25649
Profile of Skills and Symptoms in Transition Aged Youth with ASD

Saturday, May 13, 2017: 12:00 PM-1:40 PM
Golden Gate Ballroom (Marriott Marquis Hotel)
E. Edwards1, A. Pearl2, M. Klemick1 and M. Murray1, (1)Penn State College of Medicine, Hershey, PA, (2)Penn State Milton S. Hershey Medical Center, Penn State College of Medicine, Hummesltown, PA
Background:  Outcome data for adults with Autism Spectrum Disorder (ASD) are poor, showing under-employment, reduced social engagement, high frequencies of co-morbid mental health issues and lower reported quality of life. Despite progress in assessment and treatment of skills deficits for young children with ASD, few have focused on defining the needs of transition-age youth, specifically to produce more successful outcomes into adulthood.

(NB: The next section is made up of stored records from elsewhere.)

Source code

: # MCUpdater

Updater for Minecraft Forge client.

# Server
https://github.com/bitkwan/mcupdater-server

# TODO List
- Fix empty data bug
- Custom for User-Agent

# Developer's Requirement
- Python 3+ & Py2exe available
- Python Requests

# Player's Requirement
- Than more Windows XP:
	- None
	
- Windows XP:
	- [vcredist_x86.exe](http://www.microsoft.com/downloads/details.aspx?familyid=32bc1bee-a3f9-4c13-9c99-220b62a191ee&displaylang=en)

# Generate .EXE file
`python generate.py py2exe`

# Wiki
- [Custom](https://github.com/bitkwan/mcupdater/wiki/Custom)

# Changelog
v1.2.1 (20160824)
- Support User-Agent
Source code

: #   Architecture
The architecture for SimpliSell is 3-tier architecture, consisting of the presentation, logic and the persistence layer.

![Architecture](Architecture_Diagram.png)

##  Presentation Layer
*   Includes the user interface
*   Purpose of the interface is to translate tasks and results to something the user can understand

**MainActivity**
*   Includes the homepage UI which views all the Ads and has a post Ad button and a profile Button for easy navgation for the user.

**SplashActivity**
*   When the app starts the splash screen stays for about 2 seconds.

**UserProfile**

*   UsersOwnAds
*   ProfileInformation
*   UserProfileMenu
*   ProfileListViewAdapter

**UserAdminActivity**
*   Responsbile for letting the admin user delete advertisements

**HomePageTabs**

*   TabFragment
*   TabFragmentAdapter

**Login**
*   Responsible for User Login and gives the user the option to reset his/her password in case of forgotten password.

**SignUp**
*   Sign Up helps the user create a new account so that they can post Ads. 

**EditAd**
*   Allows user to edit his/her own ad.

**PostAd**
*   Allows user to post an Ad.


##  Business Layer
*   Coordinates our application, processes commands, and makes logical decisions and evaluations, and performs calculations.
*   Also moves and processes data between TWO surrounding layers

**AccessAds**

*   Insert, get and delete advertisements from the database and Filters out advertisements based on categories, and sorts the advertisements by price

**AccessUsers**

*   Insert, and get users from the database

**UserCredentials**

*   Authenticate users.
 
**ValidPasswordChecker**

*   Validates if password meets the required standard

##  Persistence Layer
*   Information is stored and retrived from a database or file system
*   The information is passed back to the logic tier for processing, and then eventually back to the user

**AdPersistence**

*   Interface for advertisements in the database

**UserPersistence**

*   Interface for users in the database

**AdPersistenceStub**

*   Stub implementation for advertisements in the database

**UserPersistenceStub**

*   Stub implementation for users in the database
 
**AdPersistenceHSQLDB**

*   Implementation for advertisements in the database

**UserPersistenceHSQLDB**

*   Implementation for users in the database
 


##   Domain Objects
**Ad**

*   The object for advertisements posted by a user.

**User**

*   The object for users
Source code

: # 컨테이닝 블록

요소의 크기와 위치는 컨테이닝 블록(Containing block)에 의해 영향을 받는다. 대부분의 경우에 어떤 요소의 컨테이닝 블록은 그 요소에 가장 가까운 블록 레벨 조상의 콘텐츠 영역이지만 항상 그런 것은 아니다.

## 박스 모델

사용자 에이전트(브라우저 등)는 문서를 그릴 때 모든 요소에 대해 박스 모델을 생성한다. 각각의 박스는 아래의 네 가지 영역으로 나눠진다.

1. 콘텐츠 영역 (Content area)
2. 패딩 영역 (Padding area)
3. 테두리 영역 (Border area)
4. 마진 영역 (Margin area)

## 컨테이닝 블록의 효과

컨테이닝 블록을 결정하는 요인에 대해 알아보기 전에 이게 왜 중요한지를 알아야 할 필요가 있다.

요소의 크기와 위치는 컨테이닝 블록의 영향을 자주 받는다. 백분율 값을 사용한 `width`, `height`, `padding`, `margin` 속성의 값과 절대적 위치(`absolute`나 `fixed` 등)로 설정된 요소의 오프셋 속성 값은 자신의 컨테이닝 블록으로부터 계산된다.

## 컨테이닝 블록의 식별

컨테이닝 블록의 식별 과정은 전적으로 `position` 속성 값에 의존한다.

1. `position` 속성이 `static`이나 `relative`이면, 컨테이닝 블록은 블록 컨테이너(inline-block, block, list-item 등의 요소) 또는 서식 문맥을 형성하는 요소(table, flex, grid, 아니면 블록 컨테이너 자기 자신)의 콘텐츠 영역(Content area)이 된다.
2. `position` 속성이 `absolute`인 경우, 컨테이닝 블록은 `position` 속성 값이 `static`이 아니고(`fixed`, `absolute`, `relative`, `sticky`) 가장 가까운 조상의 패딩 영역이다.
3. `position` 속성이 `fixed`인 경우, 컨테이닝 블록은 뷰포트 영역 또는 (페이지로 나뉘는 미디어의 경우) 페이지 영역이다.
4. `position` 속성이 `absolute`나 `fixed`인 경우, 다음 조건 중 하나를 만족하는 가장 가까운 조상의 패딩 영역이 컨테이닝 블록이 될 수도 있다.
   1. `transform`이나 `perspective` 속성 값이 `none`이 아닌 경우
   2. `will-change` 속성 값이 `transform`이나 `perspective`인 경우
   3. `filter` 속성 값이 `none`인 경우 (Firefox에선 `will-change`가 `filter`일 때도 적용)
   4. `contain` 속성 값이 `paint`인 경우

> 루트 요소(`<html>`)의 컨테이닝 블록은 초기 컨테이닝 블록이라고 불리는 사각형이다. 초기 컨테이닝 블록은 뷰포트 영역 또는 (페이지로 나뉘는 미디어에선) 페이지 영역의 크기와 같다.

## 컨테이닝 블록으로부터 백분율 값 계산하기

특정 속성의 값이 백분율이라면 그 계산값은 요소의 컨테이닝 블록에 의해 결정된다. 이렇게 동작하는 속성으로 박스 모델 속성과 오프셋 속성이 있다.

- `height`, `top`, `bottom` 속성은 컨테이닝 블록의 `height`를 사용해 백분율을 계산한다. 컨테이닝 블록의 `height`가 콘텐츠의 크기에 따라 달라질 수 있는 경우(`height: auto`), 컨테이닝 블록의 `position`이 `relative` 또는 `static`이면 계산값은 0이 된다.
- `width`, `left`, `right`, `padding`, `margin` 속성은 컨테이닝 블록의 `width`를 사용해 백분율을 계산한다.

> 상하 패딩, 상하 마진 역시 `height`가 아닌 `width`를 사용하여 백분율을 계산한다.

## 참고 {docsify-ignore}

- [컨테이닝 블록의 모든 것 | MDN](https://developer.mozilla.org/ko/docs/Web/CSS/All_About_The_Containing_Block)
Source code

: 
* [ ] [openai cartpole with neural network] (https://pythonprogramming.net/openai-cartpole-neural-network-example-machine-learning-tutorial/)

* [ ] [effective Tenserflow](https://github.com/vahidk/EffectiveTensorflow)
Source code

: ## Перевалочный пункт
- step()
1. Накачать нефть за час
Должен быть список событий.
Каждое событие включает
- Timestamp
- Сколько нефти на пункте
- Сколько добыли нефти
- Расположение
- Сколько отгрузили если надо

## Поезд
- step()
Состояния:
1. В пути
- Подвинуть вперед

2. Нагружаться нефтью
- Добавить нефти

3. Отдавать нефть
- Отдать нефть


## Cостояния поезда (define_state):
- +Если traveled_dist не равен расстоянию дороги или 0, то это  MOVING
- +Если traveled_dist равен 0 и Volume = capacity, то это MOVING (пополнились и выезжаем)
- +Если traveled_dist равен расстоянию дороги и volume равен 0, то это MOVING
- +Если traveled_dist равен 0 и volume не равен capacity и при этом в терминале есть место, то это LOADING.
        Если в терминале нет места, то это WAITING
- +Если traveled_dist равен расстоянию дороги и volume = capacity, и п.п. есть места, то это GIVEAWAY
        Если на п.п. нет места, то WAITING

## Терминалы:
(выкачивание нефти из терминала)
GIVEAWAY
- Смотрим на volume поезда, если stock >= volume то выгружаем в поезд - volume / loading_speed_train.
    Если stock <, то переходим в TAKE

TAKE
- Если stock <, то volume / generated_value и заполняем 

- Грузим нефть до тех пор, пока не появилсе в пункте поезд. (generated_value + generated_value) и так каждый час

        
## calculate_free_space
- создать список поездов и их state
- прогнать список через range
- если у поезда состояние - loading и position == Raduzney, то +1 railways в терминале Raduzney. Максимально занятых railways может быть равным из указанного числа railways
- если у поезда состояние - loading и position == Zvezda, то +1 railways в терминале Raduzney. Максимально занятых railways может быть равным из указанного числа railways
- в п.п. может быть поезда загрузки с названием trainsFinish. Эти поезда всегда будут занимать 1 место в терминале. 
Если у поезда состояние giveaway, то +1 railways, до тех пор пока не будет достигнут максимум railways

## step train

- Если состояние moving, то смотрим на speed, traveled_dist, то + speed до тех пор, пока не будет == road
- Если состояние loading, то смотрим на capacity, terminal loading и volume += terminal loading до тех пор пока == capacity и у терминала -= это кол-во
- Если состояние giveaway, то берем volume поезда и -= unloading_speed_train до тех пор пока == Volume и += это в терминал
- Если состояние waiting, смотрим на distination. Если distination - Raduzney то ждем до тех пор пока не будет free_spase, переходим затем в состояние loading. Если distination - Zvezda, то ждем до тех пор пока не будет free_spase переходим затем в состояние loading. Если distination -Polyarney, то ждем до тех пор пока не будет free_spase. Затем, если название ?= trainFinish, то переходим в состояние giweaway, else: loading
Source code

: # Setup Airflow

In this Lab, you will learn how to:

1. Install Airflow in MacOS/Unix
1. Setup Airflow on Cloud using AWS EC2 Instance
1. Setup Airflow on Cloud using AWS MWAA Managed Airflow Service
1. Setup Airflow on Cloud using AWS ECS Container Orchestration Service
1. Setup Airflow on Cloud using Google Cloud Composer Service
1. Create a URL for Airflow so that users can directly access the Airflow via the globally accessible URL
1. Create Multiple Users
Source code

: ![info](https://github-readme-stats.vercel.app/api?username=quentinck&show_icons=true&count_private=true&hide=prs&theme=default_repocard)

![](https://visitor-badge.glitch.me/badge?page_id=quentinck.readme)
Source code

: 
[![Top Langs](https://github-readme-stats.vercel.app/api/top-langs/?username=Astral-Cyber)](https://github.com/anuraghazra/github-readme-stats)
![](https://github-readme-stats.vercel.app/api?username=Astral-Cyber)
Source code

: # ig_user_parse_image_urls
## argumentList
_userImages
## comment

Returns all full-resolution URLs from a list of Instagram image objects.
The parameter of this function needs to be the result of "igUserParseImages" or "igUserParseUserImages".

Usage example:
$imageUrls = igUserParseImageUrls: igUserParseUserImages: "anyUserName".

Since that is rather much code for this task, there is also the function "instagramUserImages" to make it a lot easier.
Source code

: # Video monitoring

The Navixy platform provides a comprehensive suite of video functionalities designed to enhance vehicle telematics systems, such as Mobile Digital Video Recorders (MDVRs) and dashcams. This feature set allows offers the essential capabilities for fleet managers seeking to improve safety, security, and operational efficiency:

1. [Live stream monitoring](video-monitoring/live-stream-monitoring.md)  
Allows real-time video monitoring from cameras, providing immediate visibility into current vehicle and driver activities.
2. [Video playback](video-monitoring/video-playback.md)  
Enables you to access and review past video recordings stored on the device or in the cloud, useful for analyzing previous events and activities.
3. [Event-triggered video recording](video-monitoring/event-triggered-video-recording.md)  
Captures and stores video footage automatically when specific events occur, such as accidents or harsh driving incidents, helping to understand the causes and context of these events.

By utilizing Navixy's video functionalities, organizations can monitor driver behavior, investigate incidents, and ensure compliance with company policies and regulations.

Identifying and addressing the skill gaps relevant to adult life during the high school years, provides the opportunity to better utilize services available to adolescents and better prepare teens for the transition to adulthood.

Objectives: This study provides descriptive profile data of adolescents with Autism Spectrum Disorder, in order to better identify needs specific to transition to adulthood.

Methods:  As part of a larger, on-going project, adolescents aged 14-19 with ASD were recruited. Adolescents in the study did not have comorbid ID or active psychosis and were able to self-report. Baseline assessment data were collected. Adolescents completed the ARC Self-Determination Scale (SDS), The Intolerance to Uncertainty Scale (IUS), and a PROMIS profile scale (profile 49 or 43 dependent on age). A parent of the adolescent completed the Waisman Activities of Daily Living (WADL) Scale, the caregiver version of the IUS, and PROMIS proxy scales for Anxiety, Depression, Anger and Peer Relations (for individuals under 18). Currently 17 adolescents have completed the baseline assessments; however it is anticipated to enroll 60 individuals in the project by May, 2017.

Results:  Compared to means from a normed sample of adolescents, the individuals with ASD in this study reported lower mean scores on the SDS, particularly on the autonomy subscale (ASD M = 48.38, SD = 17.7, normed population M = 63.35, SD = 15.5, t = -3.42, p < .01). The autonomy subscale of the SDS was not correlated with the WADL; though the WADL scores showed age-related increases, similar to larger longitudinal studies. Parents rated their child’s IUS (M = 68.35, SD = 22.57) on average 27.7 points higher compared to the participant’s self-report (M = 50.53, SD = 18.9). Adolescent IUS scores correlated with adolescent self-report (PROMIS 49/43) of anxiety (r = .70, p < .01), and parent proxy IUS scores correlated with parent proxy anxiety scores (PROMIS subscale; r = .63, p < .05), however parent and adolescent IUS scores did not correlate with each other (r = .28, ns). Self-realization scores (related to measures of self-esteem) correlated to self-reported depression symptoms (PROMIS 49/43), r = -.81, p < .001.

Conclusions:  Adolescents with ASD scored lowered on self-determination measures compared to reported norms, which may provide insight into important skills areas to target among transition aged students with ASD. Also noticeable was differences between the adolescent’s reporting and parent proxy reporting. This may also be important to consider to gain more complete picture of the adolescent’s needs; current data show very limited involvement in IEP and service planning meeting by the adolescent with ASD, but instead parents and guardians speaking on their behalf.